- WHAT IS REQUIRED: Count the lines of the entries below that contain the word "values", treating uppercase and lowercase as different. Reply with the number only.

- SOURCE RECORDS:
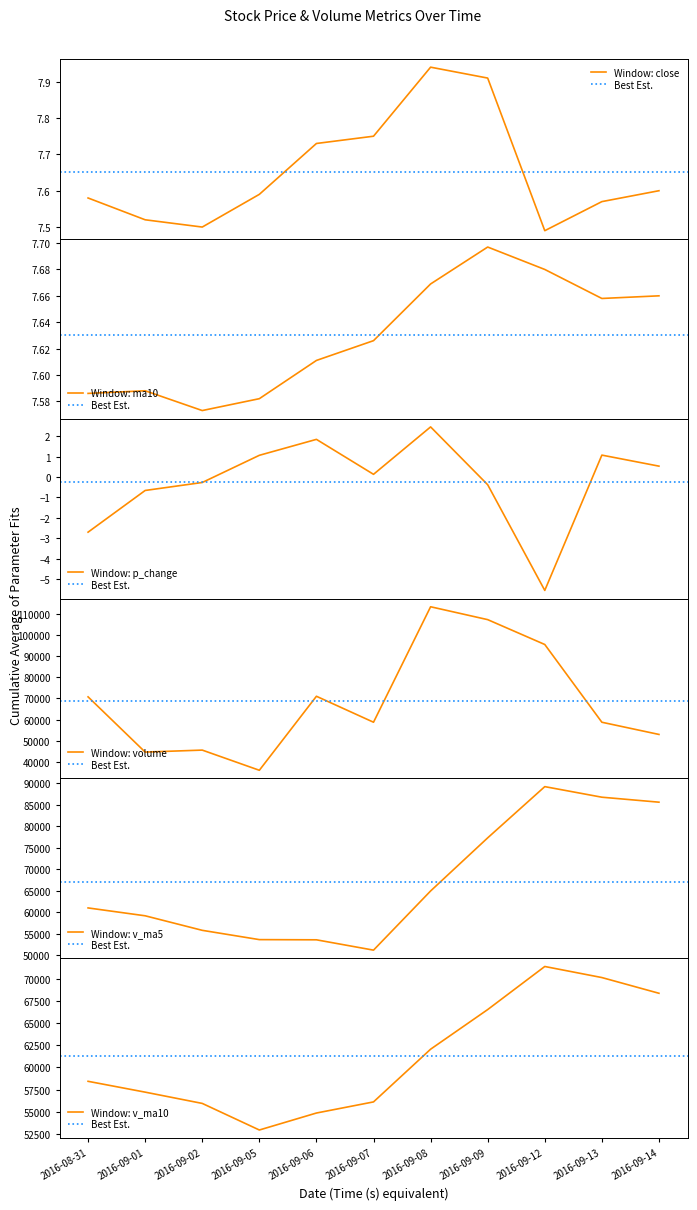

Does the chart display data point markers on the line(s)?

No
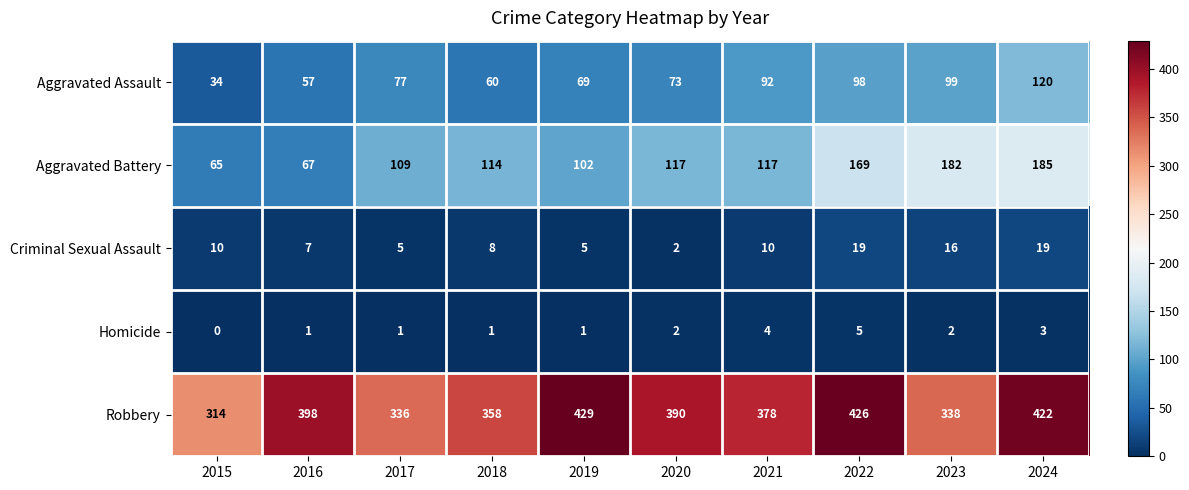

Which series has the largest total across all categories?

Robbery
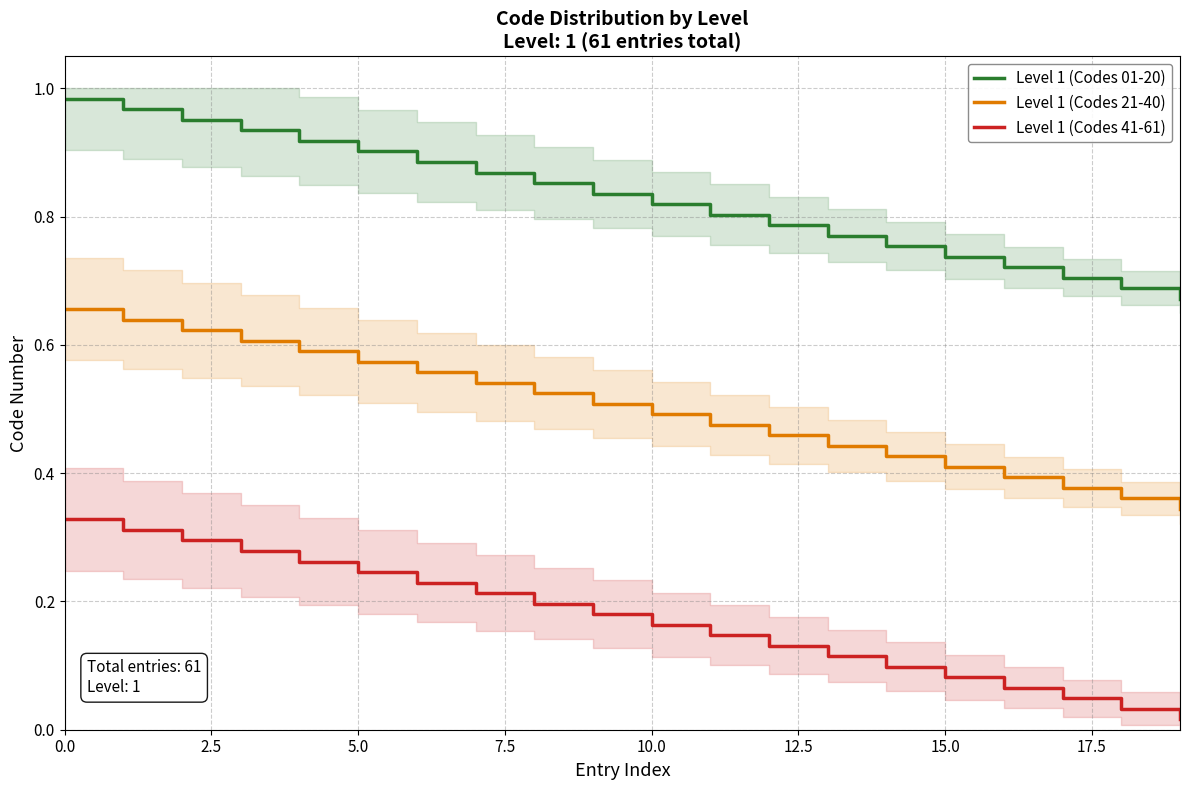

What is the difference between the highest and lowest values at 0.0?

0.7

==

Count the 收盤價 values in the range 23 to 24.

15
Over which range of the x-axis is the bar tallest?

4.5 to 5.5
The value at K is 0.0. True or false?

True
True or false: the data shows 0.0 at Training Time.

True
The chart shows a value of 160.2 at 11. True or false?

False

* * *

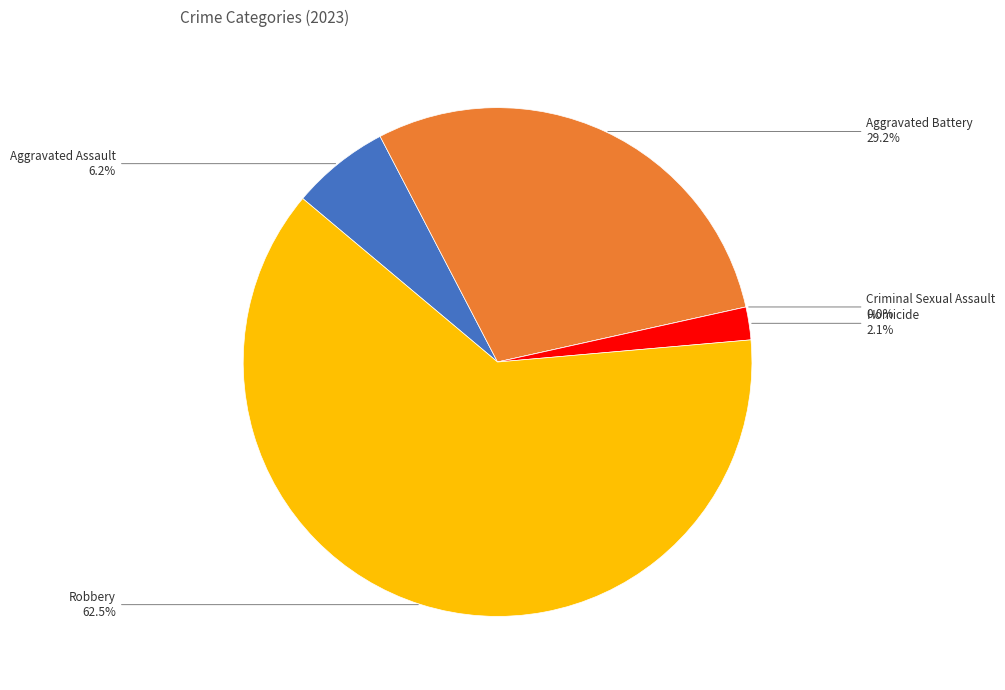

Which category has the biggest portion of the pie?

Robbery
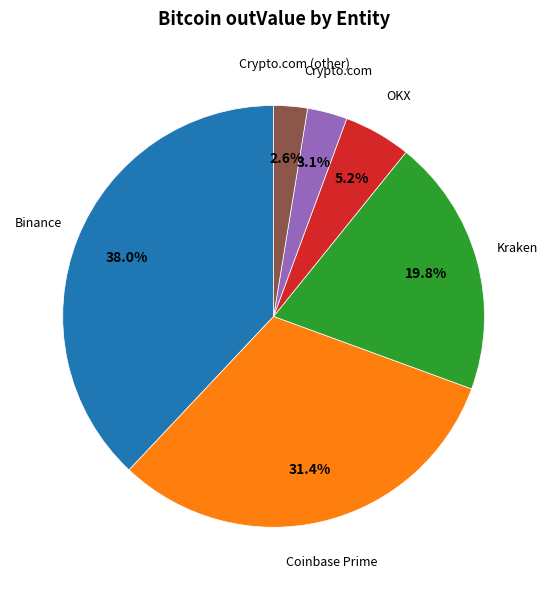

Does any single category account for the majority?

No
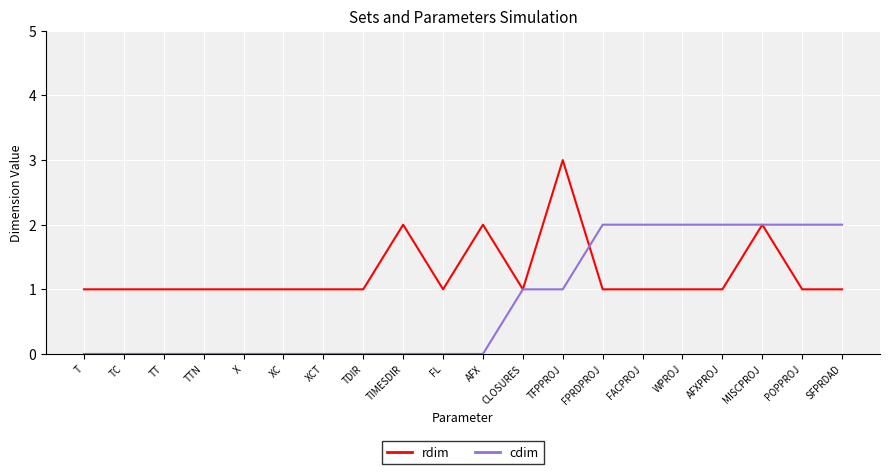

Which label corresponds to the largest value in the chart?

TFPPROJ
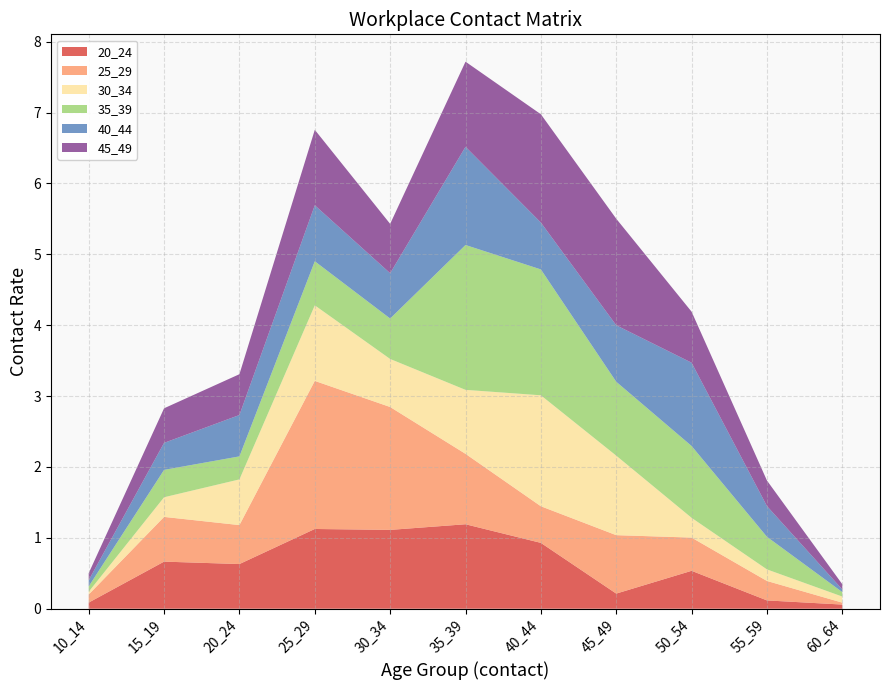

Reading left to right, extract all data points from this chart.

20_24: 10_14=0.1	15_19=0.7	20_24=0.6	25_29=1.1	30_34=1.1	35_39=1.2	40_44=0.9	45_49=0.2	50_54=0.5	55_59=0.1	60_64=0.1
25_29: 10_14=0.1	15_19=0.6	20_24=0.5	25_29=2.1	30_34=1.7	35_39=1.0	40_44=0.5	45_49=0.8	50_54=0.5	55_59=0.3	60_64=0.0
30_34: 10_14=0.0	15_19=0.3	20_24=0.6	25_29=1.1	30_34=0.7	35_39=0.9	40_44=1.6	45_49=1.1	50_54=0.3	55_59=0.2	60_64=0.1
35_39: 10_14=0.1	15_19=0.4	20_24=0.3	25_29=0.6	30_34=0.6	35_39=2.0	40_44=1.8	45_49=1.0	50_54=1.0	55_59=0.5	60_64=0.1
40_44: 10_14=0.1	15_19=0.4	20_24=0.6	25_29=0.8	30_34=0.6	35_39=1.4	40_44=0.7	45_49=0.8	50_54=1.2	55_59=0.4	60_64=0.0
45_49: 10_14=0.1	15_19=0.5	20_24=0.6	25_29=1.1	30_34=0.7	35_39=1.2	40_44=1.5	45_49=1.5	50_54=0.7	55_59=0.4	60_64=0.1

- RESULT OF THIS TASK: 2